Time frame: 5-7 days post-treatment
90-Day Functional Outcome (Modified Rankin Scale, mRS)
Functional outcomes will be assessed using the modified Rankin Scale (mRS) at 90 days post-treatment, mRS: minimum value = 0, maximum value = 6, and lower scores mean a better outcome
Time frame: 90 days post-treatment
Incidence of Hypotension During the Treatment Period
The occurrence of clinically significant hypotension (defined as systolic blood pressure \<90 mmHg) will be monitored throughout the intervention period. The frequency, severity, and need for medical intervention will be compared between the two study groups.
Time frame: During the 5-day treatment period
Need for Decompressive Craniectomy
The proportion of patients who require decompressive craniectomy (DC) due to worsening cerebral edema and refractory intracranial hypertension will be recorded and compared between the study groups. This will serve as an indicator of treatment efficacy in preventing severe brain swelling.

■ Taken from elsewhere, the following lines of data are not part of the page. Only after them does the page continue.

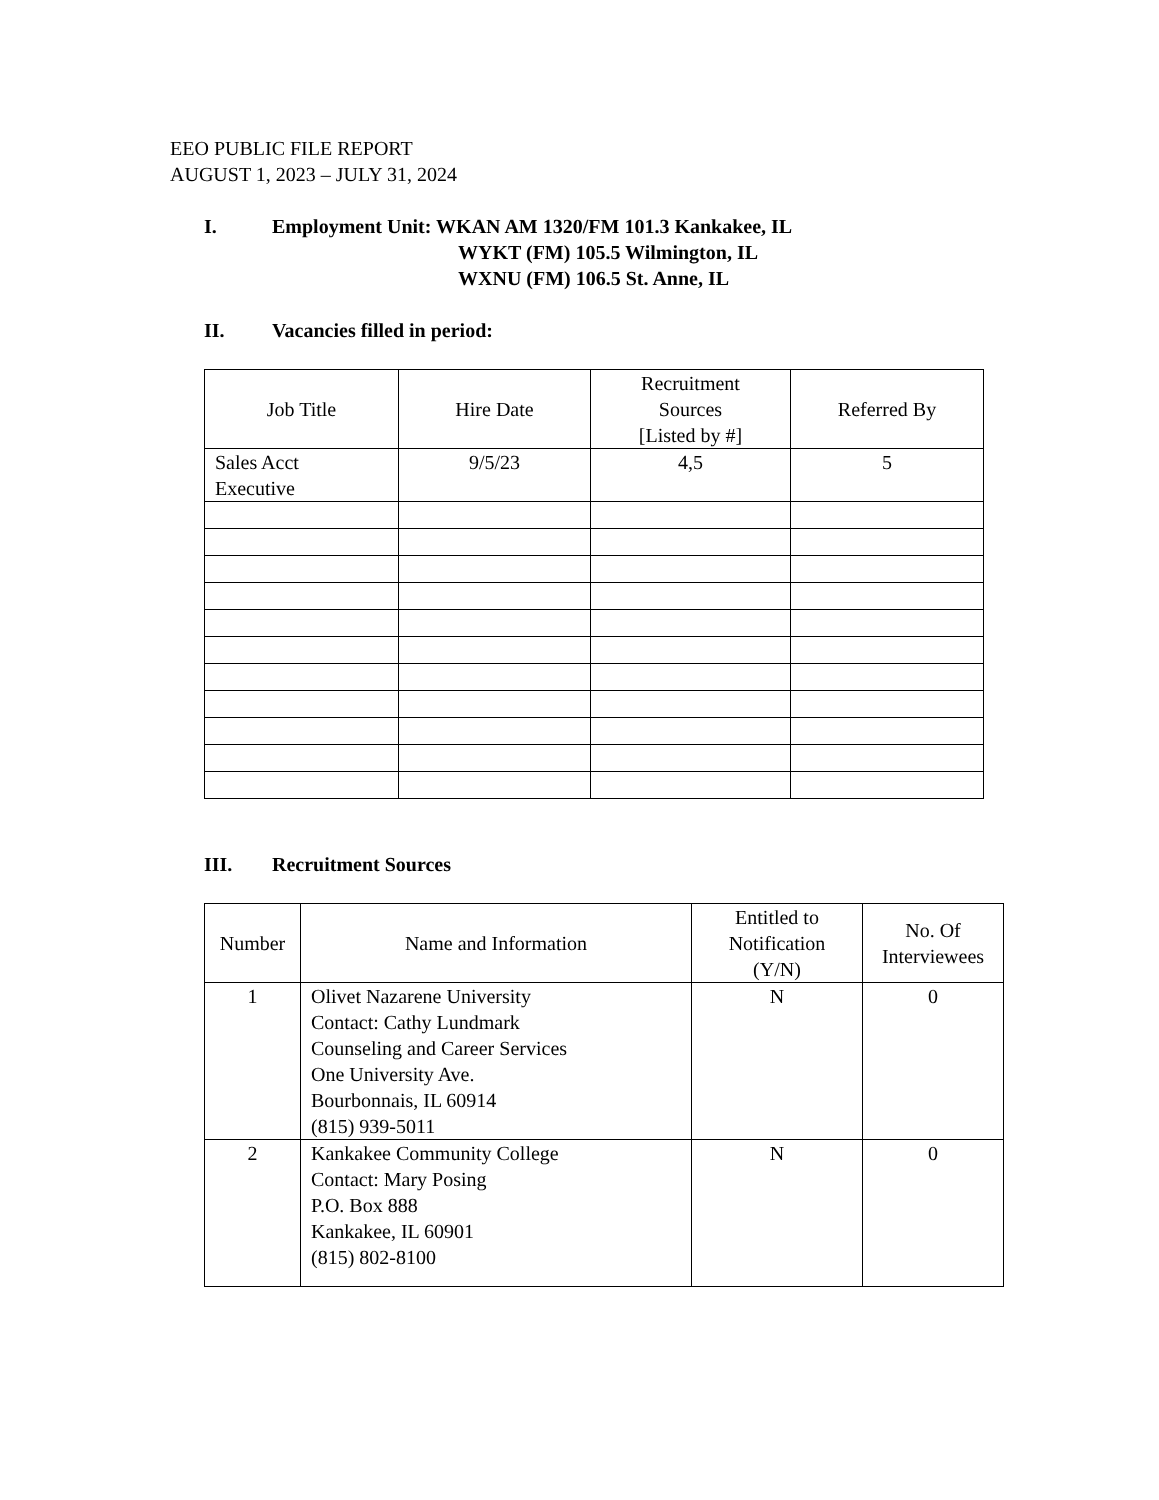EEO PUBLIC FILE REPORT
AUGUST 1, 2023 – JULY 31, 2024
I. Employment Unit: WKAN AM 1320/FM 101.3 Kankakee, IL
WYKT (FM) 105.5 Wilmington, IL
WXNU (FM) 106.5 St. Anne, IL
II. Vacancies filled in period:
| Job Title | Hire Date | Recruitment Sources [Listed by #] | Referred By |
| --- | --- | --- | --- |
| Sales Acct Executive | 9/5/23 | 4,5 | 5 |
III. Recruitment Sources
| Number | Name and Information | Entitled to Notification (Y/N) | No. Of Interviewees |
| --- | --- | --- | --- |
| 1 | Olivet Nazarene University Contact: Cathy Lundmark Counseling and Career Services One University Ave. Bourbonnais, IL 60914 (815) 939-5011 | N | 0 |
| 2 | Kankakee Community College Contact: Mary Posing P.O. Box 888 Kankakee, IL 60901 (815) 802-8100 | N | 0 |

Time frame: Up to 7 days post-treatment
Mortality at 90 Days
All-cause mortality will be recorded and compared between the PPA intervention and standard treatment groups to evaluate the impact of the intervention on survival.
Time frame: 90 days post-treatment
Incidence of Serious Adverse Events (SAEs)
All serious adverse events (SAEs), including cardiovascular complications, major bleeding, and severe drug reactions, will be recorded and compared between groups.